Dominique Damant, Valérie Roy et Marianne Chbat, dans le quatrième article hors thème, présentent les résultats d’une étude qualitative qui évalue les effets d’un programme d’intervention féministe intersectionnel destiné aux femmes exerçant de la violence. Les chercheuses se concentrent sur le volet « socialisation » du programme conçu par une équipe d’actrices des milieux communautaire et universitaire.

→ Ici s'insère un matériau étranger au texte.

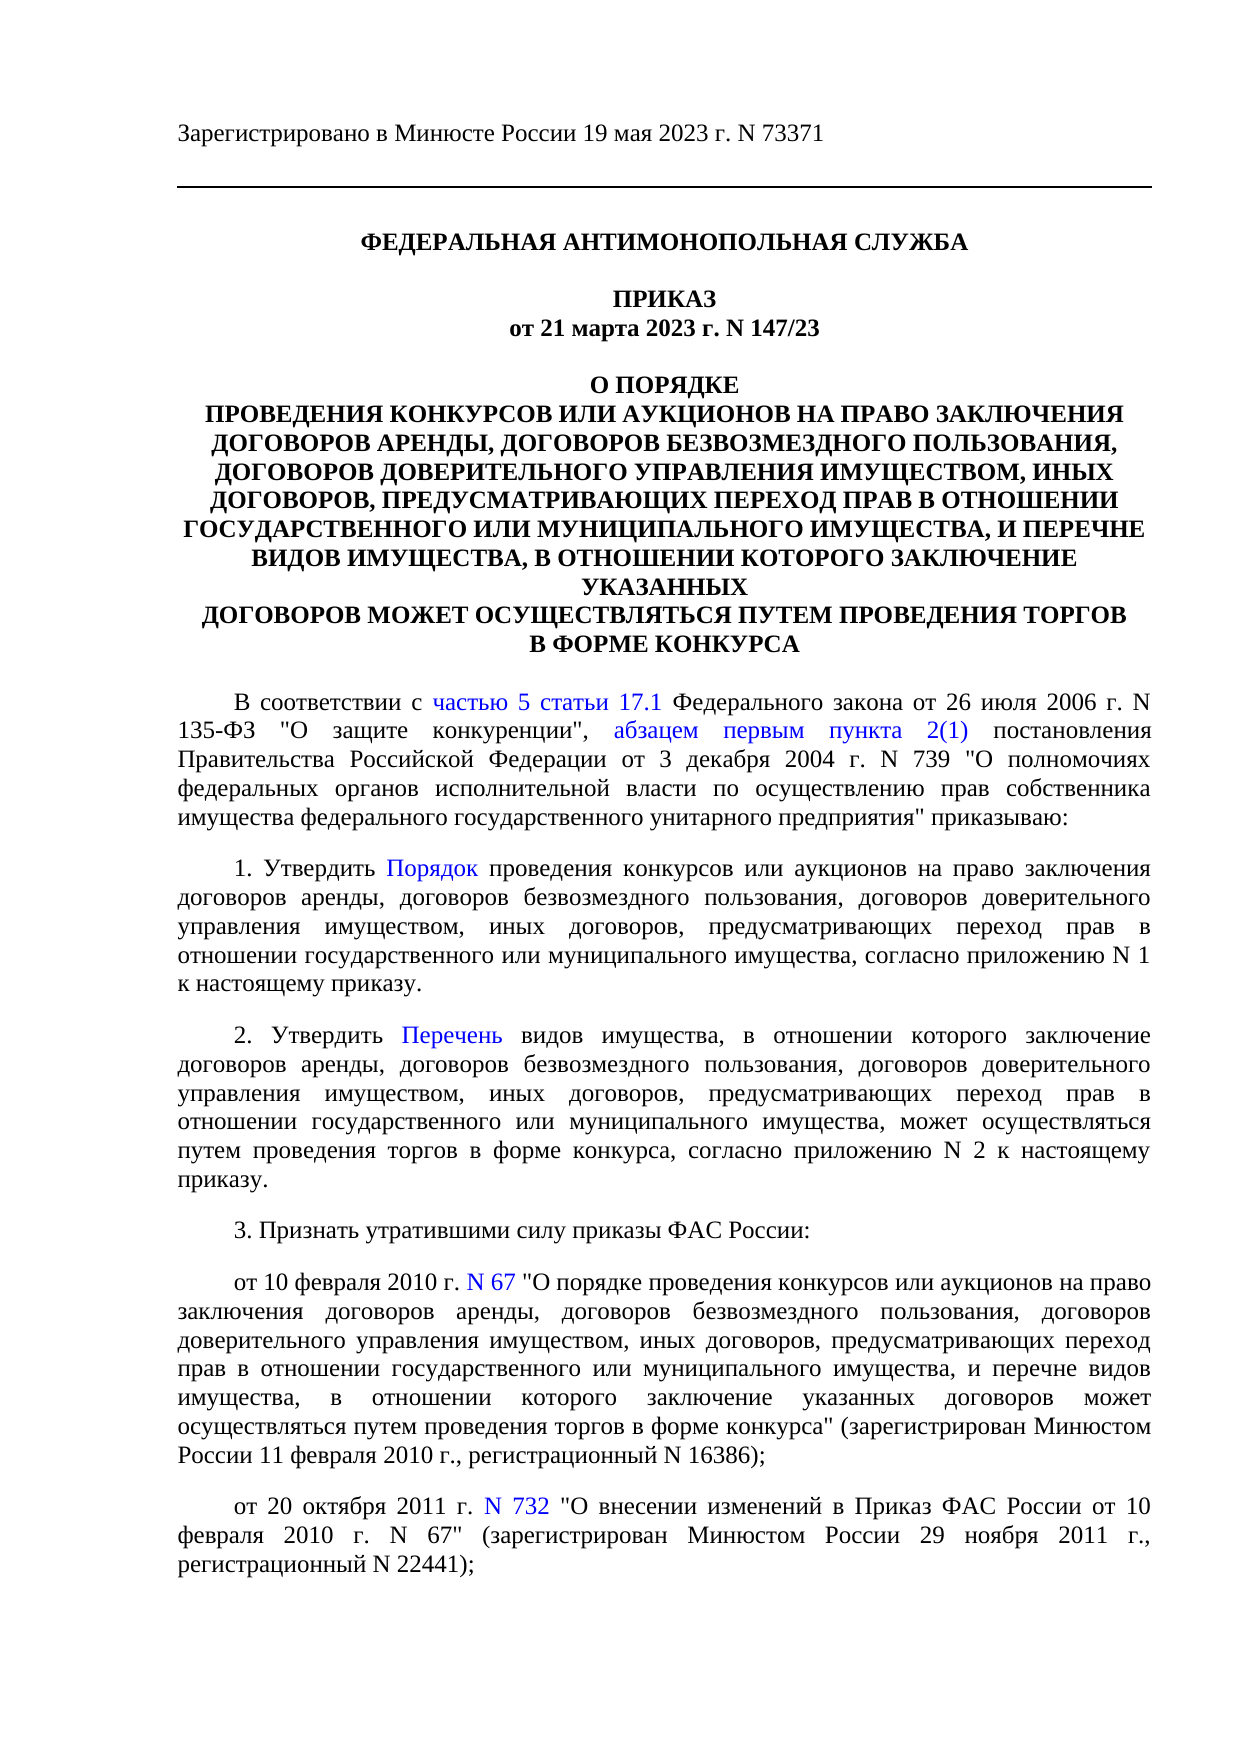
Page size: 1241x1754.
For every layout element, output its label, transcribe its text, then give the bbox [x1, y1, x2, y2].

Le cinquième article hors thème, celui de Nasima Moujoud, porte sur la situation de travailleuses domestiques migrantes en France. Nous reprenons ici des extraits de la présentation qu’en ont faite Aline Charles et Elsa Galerand, directrices du numéro 30.2, de Recherches féministes intitulé « Travail, temps, pouvoirs et résistances ». À partir des entretiens qu’elle a menés auprès de femmes sans papiers à Paris, Nasima Moujoud met en évidence des rapports de dépendance tels qu’ils sont organisés par l’État français et ses politiques migratoires (Charles et Galerand 2017 : 11) :

[Elle] s’attache plus précisément à rendre compte de l’« effet papiers » sur les stratégies de résistance de ces femmes « parties seules ou sans conjoint » du Maroc et devenues « sans-papières » en France. Elle montre que ces stratégies sont étroitement liées au fait que les politiques migratoires fabriquent un « travail d’immigré » qui est aussi intrinsèquement sexué. En France, le service domestique est aux « sans-papières » ce que le domaine du bâtiment et des travaux publics est aux sans-papiers, avec cette différence notable d’une impossible régularisation par le travail domestique.